Never let it be said that the team at Morgan & Clarke are straight line thinkers. We delve where others rarely tread! Which led us to the curious recent case in the Supreme Court namely Cardtronics Ltd and others (Respondents) v Sykes and others (Valuation officers) (Appellants)  UKSC 2018/0225.
The Valuation Office Agency (VOA) contended that the siting of each and every ATM was a separate hereditament for rating purposes. So what you may say but that implied that each and every ATM would be the subject of a separate rates demand. If you have an ATM in your pub premises that could have profound implications. The VOA went to the Valuation Tribunal and they upheld the opinion.

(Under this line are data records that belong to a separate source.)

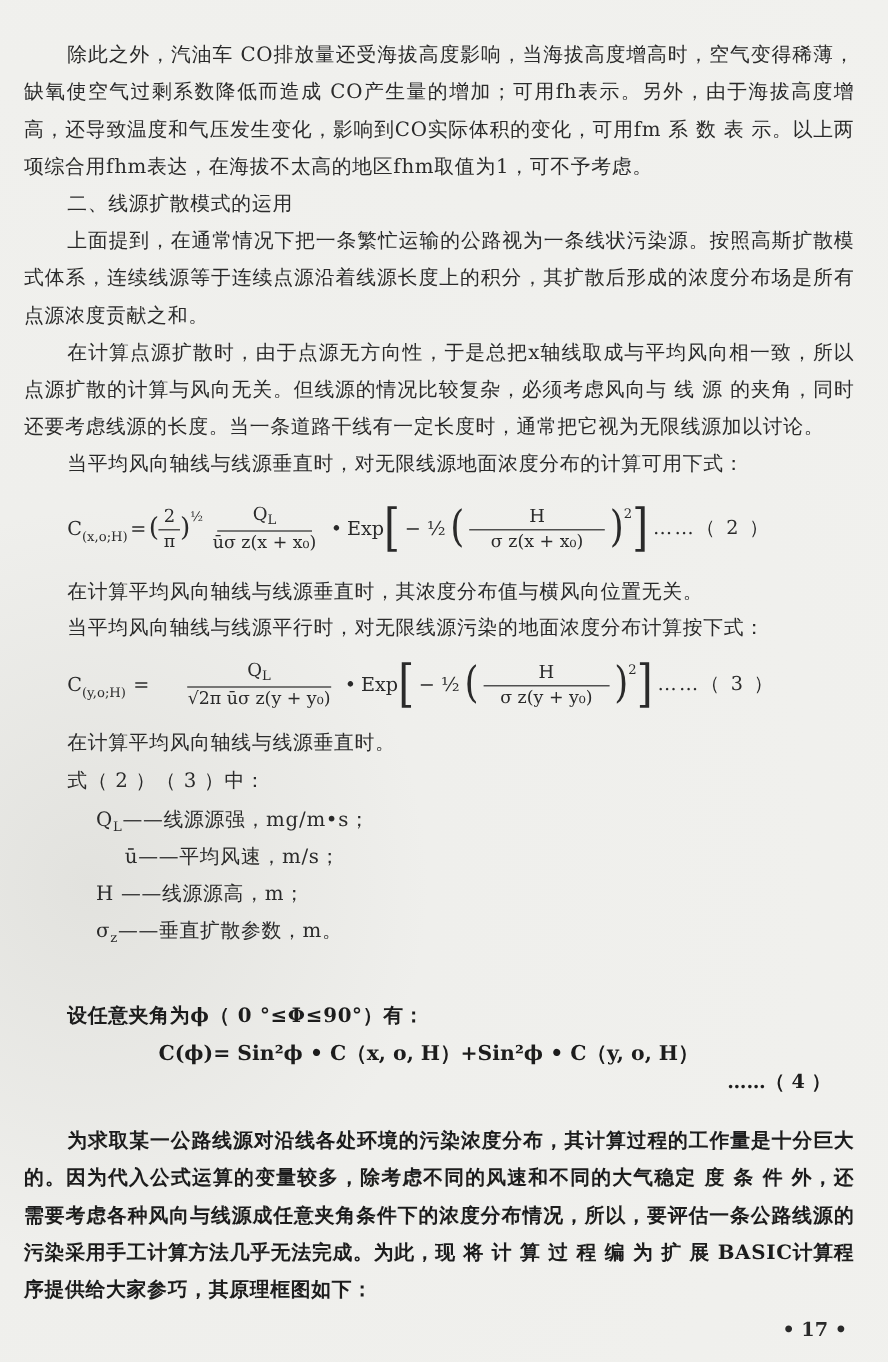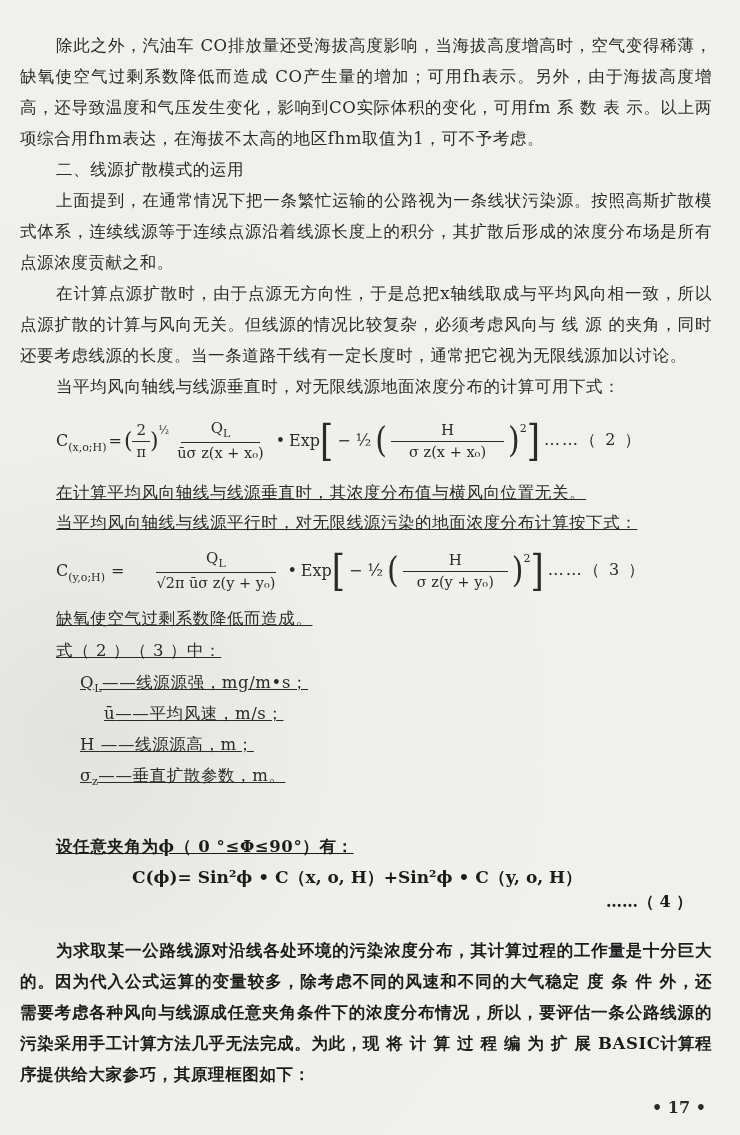--- a/index.html
+++ b/index.html
@@ -15,21 +15,21 @@
     background: radial-gradient(ellipse at 10% 65%, #e2e2de 0%, #efefec 30%, #f1f1ee 100%);
   }
   .p {
     position: absolute; left: 20px; width: 692px;
     font-size: 16.5px; line-height: 31px;
     letter-spacing: 0.6px;
     text-align: justify;
     margin: 0;
   }
   .indent { text-indent: 36px; }
-  .line { position: absolute; font-size: 16.5px; letter-spacing: 0.6px; white-space: nowrap; margin: 0; text-decoration: underline; }
+  .line { position: absolute; font-size: 16.5px; letter-spacing: 0.6px; white-space: nowrap; margin: 0; }
   .bold { font-weight: bold; color: #1c1c1c; }
 
   
   .formula { position: absolute; display: flex; align-items: center; font-size: 16px; white-space: nowrap; }
   .frac { display: inline-flex; flex-direction: column; align-items: center; margin: 0 4px; }
   .frac .num { padding: 0 4px 2px; border-bottom: 1px solid #2a2a2a; font-size: 15px; }
   .frac .den { padding: 2px 4px 0; font-size: 14.5px; }
   .big-bracket { font-size: 34px; line-height: 1; transform: scaleY(1.25); display: inline-block; }
   .big-paren { font-size: 30px; line-height: 1; transform: scaleY(1.2); display: inline-block; }
   sub, sup { font-size: 11px; }
@@ -101,21 +101,21 @@
     <span class="frac">
       <span class="num" style="padding:0 46px 2px;">H</span>
       <span class="den">σ z(y + y₀)</span>
     </span>
     <span class="big-paren">)</span>
       <sup style="margin-top:-24px;">2</sup>
     <span class="big-bracket">]</span>
     <span class="eqno">……（ 3 ）</span>
   </div>
 
-  <p class="line" style="left:56px; top:608px;">缺氧使空气过剩系数降低而造成。</p>
+  <p class="line" style="left:56px; top:608px;">在计算平均风向轴线与线源垂直时。</p>
   <p class="line" style="left:56px; top:640px;">式（ 2 ）（ 3 ）中：</p>
 
   <div class="var-list">
     <p class="line" style="top:672px;"><span>Q</span><sub>L</sub><span>——线源源强，mg/m•s；</span></p>
     <p class="line" style="top:703px; left:104px;"><span>ū</span><span>——平均风速，m/s；</span></p>
     <p class="line" style="top:734px;"><span>H </span><span>——线源源高，m；</span></p>
     <p class="line" style="top:765px;"><span>σ</span><sub>z</sub><span>——垂直扩散参数，m。</span></p>
   </div>
 
 

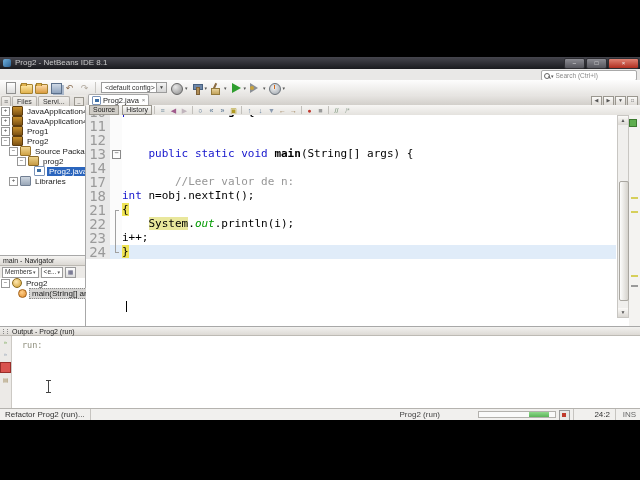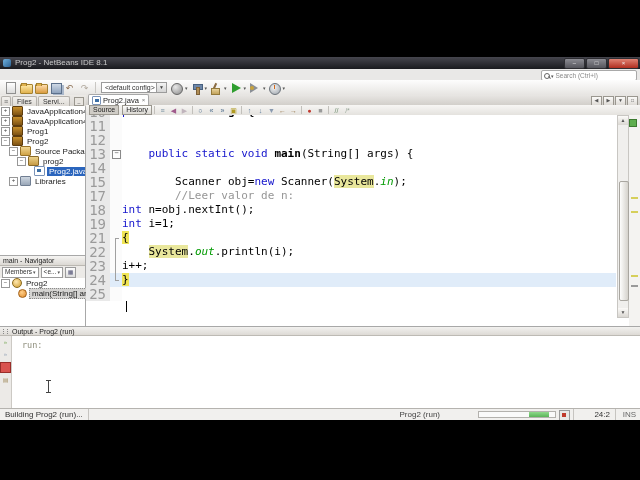--- a/index.html
+++ b/index.html
@@ -347,63 +347,48 @@
               <div class="foldbox">−</div>
             </div>
             <div class="ct"><span class="s-p">    </span><span class="s-kw">public</span><span class="s-p"> </span><span class="s-kw">static</span><span class="s-p"> </span><span class="s-kw">void</span><span class="s-p"> </span><span class="s-bold">main</span><span class="s-p">(String[] args) {</span></div>
           </div>
           <div class="crow">
             <div class="ln">14</div>
             <div class="fold"></div>
             <div class="ct"></div>
           </div>
           <div class="crow">
-            <div class="ln">15</div>
-            <div class="fold"></div>
-            <div class="ct"><span class="s-p">        Scanner obj=</span><span class="s-kw">new</span><span class="s-p"> Scanner(</span><span class="s-occ">System</span><span class="s-p">.</span><span class="s-fld">in</span><span class="s-p">);</span></div>
-          </div>
-          <div class="crow">
             <div class="ln">17</div>
             <div class="fold"></div>
             <div class="ct"><span class="s-p">        </span><span class="s-com">//Leer valor de n:</span></div>
           </div>
           <div class="crow">
             <div class="ln">18</div>
             <div class="fold"></div>
             <div class="ct"><span class="s-kw">int</span><span class="s-p"> n=obj.nextInt();</span></div>
-          </div>
-          <div class="crow">
-            <div class="ln">19</div>
-            <div class="fold"></div>
-            <div class="ct"><span class="s-kw">int</span><span class="s-p"> i=1;</span></div>
           </div>
           <div class="crow">
             <div class="ln">21</div>
             <div class="fold f-start"></div>
             <div class="ct"><span class="s-brace">{</span></div>
           </div>
           <div class="crow">
             <div class="ln">22</div>
             <div class="fold f-mid"></div>
             <div class="ct"><span class="s-p">    </span><span class="s-occ">System</span><span class="s-p">.</span><span class="s-fld">out</span><span class="s-p">.println(i);</span></div>
           </div>
           <div class="crow">
             <div class="ln">23</div>
             <div class="fold f-mid"></div>
             <div class="ct"><span class="s-p">i++;</span></div>
           </div>
           <div class="crow cur">
             <div class="ln">24</div>
             <div class="fold f-end"></div>
             <div class="ct"><span class="s-brace">}</span></div>
-          </div>
-          <div class="crow">
-            <div class="ln">25</div>
-            <div class="fold"></div>
-            <div class="ct"></div>
           </div>
         </div>
       <div class="caretline" style="left:40px;top:186px;"></div>
     </div>
     <div class="vscroll">
       <span class="sarrow" style="top:0;">▲</span>
       <span class="sarrow" style="bottom:0;">▼</span>
       <span class="sthumb"></span>
     </div>
     <div class="estripe">
@@ -424,21 +409,21 @@
         <div class="obi stopbox" style="color: rgb(255, 255, 255);"></div>
         <div class="obi" style="color: rgb(168, 148, 106);">▤</div>
       </div>
     <div class="abs outbody">
       <span class="runlabel">run:</span>
       <span class="ibeam"></span>
     </div>
   </div>
 
   <div class="abs statusbar">
-    <span class="abs stleft">Building Prog2 (run)...</span>
+    <span class="abs stleft">Refactor Prog2 (run)...</span>
     <span class="abs sttask">Prog2 (run)</span>
     <span class="abs ptrack">
         <span class="pfill" id="pfill" style="left: 66%; width: 26%;"></span>
       </span>
     <span class="abs ststop"></span>
     <span class="abs stsep" style="right:66px;"></span>
     <span class="abs stcaret">24:2</span>
     <span class="abs stsep" style="right:24px;"></span>
     <span class="abs stmode">INS</span>
   </div>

All of a sudden the big supermarkets became very twitchy and to cut a short story long, it ended up in the Supreme Court via the Court of Appeal. Mi’ learned friends were out in force with no less than five QCs and Solicitors being in attendance. This was a lead appeal with some 30,000 additional cases stayed awaiting the Supreme court decision.
In the judgement of Lord Carnwarth the principle was established that the ATMs were not to be separately rated and the VOAs dogged pursuit of their objective through the Court of Appeal was not correct. Whether the ATM was inside the store or accessible from outside the store it was held that the ATM was still “occupied” by the retailer, not the ATM operator. Legal angels dancing on a pin head ? Well maybe but in money terms a surprising amount rested on the decision. If you have an ATM either inside or outside you pub you can rest easy as there are no separate rates to pay.